While our people pray and wait
just for you, when we sing our invitation hymn down one those stairways, down
one of these aisles, “Pastor, this is my family. We are all coming
tonight.” Or just a couple or just a somebody you, a single as God shall press
the appeal to your heart, answer with your life. “Pastor this is God’s
time for me and here I stand.” Do it. It will be the most
meaningful decision you will ever make. And when we sing the first note
of that first stanza, take that first step and God will see you through.

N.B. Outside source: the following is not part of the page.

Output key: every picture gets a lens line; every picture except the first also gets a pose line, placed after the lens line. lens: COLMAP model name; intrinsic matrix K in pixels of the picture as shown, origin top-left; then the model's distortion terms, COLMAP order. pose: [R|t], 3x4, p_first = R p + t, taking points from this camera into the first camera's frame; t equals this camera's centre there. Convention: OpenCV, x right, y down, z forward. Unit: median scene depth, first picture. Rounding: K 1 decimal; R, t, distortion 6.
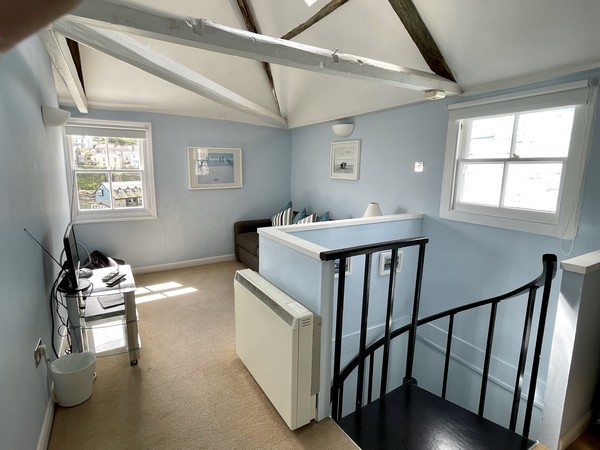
lens RADIAL K [[318.0, 0, 299.6], [0, 318.0, 224.8], [0, 0, 1]] dist [0.004381, -0.001037]
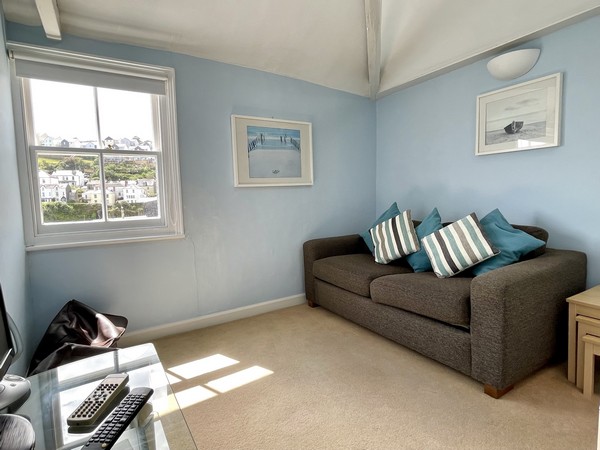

Angels will attend you in the way. Do it and God bless you as you answer
with your life. And our Lord, thank Thee from the deep of our souls for
the sweet harvest You give us this blessed evening. Waiting for,
hastening unto the coming of our Lord Whom we welcome, come blessed
Jesus. “Come now in to my heart, and home, and life, and work, vision and
prayers, come Lord Jesus. And someday, maybe soon, come in the clouds of
heaven and let me be among those that stand to receive Thee in loving
anticipation.” O Lord do it tonight in Thy saving name, amen. While
we sing our appeal, this is God’s time. Welcome while we sing.